Problem
The user needs insights into why the system did what it did.
Solution
Provide an explanation that enables the user to infer a connection between user behaviors and the system’s decision(s). Often used together with G11-E: Map user behaviors to system outputs.
Use when
- The system’s decision can be (partially) explained by input attributes. If system decisions depend on both input attributes and user behaviors, consider combining with G11-E: Map user behaviors to system outputs.
- It’s desirable for the system to be transparent and to enable the user to understand which attributes the system uses to decide its output.
- The user doesn’t understand why the system took a specific action.
- The user wants to understand the system’s logic.
- Policy or regulations require the system to make an explanation available.
How
Collaborate with an AI/ML practitioner to collect information about which input attributes informed the system:
- Identify which input attributes, as well as interactions between attributes, the system uses to determine its decisions.
- Retrieve the most important attributes for the system’s output.
The explanation might cover a specific system decision (see G11-A: Local explanations) or general system behavior (see G11-B: Global explanations).

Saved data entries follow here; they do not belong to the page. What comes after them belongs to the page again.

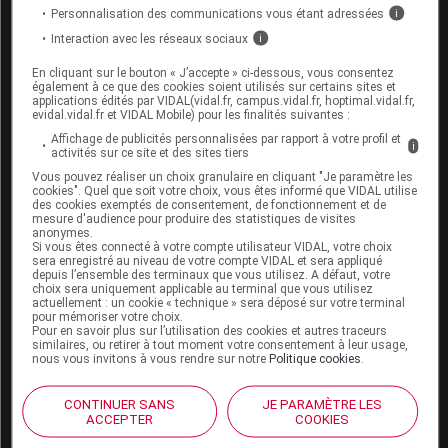
Personnalisation des communications vous étant adressées
i
Interaction avec les réseaux sociaux
i
En cliquant sur le bouton « J’accepte » ci-dessous, vous consentez
également à ce que des cookies soient utilisés sur certains sites et
Espace produit
applications édités par VIDAL(vidal.fr, campus.vidal.fr, hoptimal.vidal.fr,
evidal.vidal.fr et VIDAL Mobile) pour les finalités suivantes :
Boutique
Affichage de publicités personnalisées par rapport à votre profil et
VIDAL Expert
i
activités sur ce site et des sites tiers
VIDAL Hoptimal
Vous pouvez réaliser un choix granulaire en cliquant "Je paramètre les
eVIDAL
cookies". Quel que soit votre choix, vous êtes informé que VIDAL utilise
des cookies exemptés de consentement, de fonctionnement et de
VIDAL Mobile
mesure d'audience pour produire des statistiques de visites
VIDAL widget
anonymes.
VIDAL Sécurisation
Si vous êtes connecté à votre compte utilisateur VIDAL, votre choix
sera enregistré au niveau de votre compte VIDAL et sera appliqué
VIDAL e-Services
depuis l’ensemble des terminaux que vous utilisez. A défaut, votre
Espace institutionnel
choix sera uniquement applicable au terminal que vous utilisez
actuellement : un cookie « technique » sera déposé sur votre terminal
pour mémoriser votre choix.
Qui sommes-nous ?
Pour en savoir plus sur l’utilisation des cookies et autres traceurs
VIDAL France
similaires, ou retirer à tout moment votre consentement à leur usage,
nous vous invitons à vous rendre sur notre
Politique cookies
.
Carrières
Charte éthique et
déontologique
CONTINUER SANS
JE PARAMÈTRE LES
ACCEPTER
COOKIES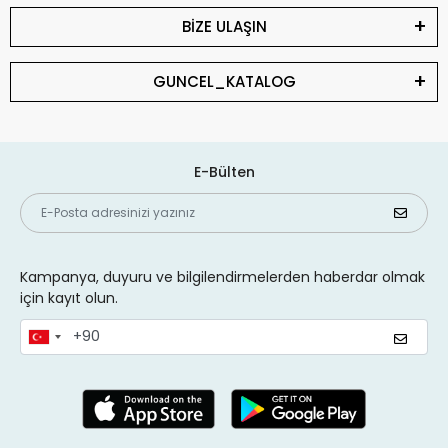
BİZE ULAŞIN
GUNCEL_KATALOG
E-Bülten
Kampanya, duyuru ve bilgilendirmelerden haberdar olmak
için kayıt olun.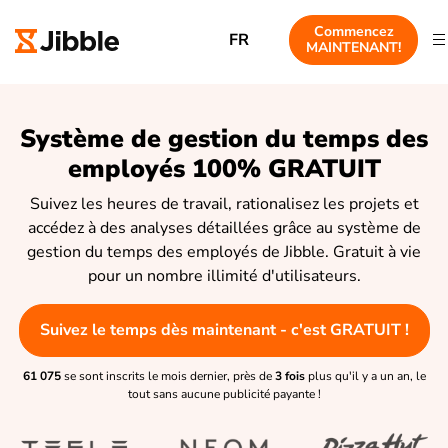
Commencez
FR
MAINTENANT!
Système de gestion du temps des
employés 100% GRATUIT
Suivez les heures de travail, rationalisez les projets et
accédez à des analyses détaillées grâce au système de
gestion du temps des employés de Jibble. Gratuit à vie
pour un nombre illimité d'utilisateurs.
Suivez le temps dès maintenant - c'est GRATUIT !
61 075
se sont inscrits le mois dernier, près de
3 fois
plus qu'il y a un an, le
tout sans aucune publicité payante !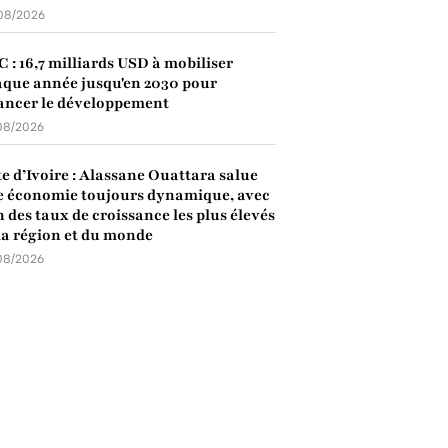
08/2026
 : 16,7 milliards USD à mobiliser
que année jusqu'en 2030 pour
ancer le développement
08/2026
e d’Ivoire : Alassane Ouattara salue
 économie toujours dynamique, avec
n des taux de croissance les plus élevés
la région et du monde
08/2026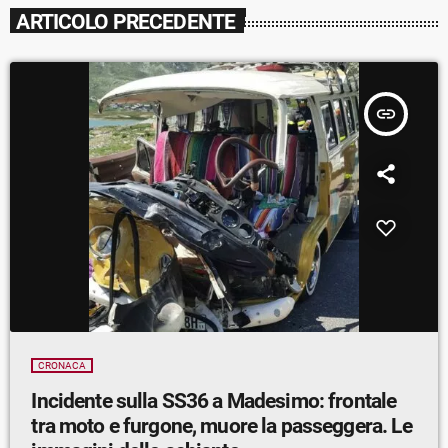
ARTICOLO PRECEDENTE
insert_link
CRONACA
Incidente sulla SS36 a Madesimo: frontale
tra moto e furgone, muore la passeggera. Le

The explanation might include, for each displayed attribute, information about its importance in the system’s decision making.
The content of local explanations can also include a set of attributes most influential to the system’s output
The content of global explanations can also include types of attributes the system uses to determine its decisions.
User benefits
- Enables the user to understand how the system connects input attributes to decisions.
- Gives the user insights into the system’s reasoning.
- Enhances user trust because of system transparency.
Common pitfalls
- It’s unclear why the important inputs are important.
- General summaries of attributes are too vague.
- It’s difficult for the user to infer the connection between system inputs and system outputs.
- It’s difficult for the user to interpret the meaning of an attribute’s importance.
- The reasoning behind the system’s decision is invalid, even though the decision itself is relevant to the user.
- Too much information in an explanation can be overwhelming to the user.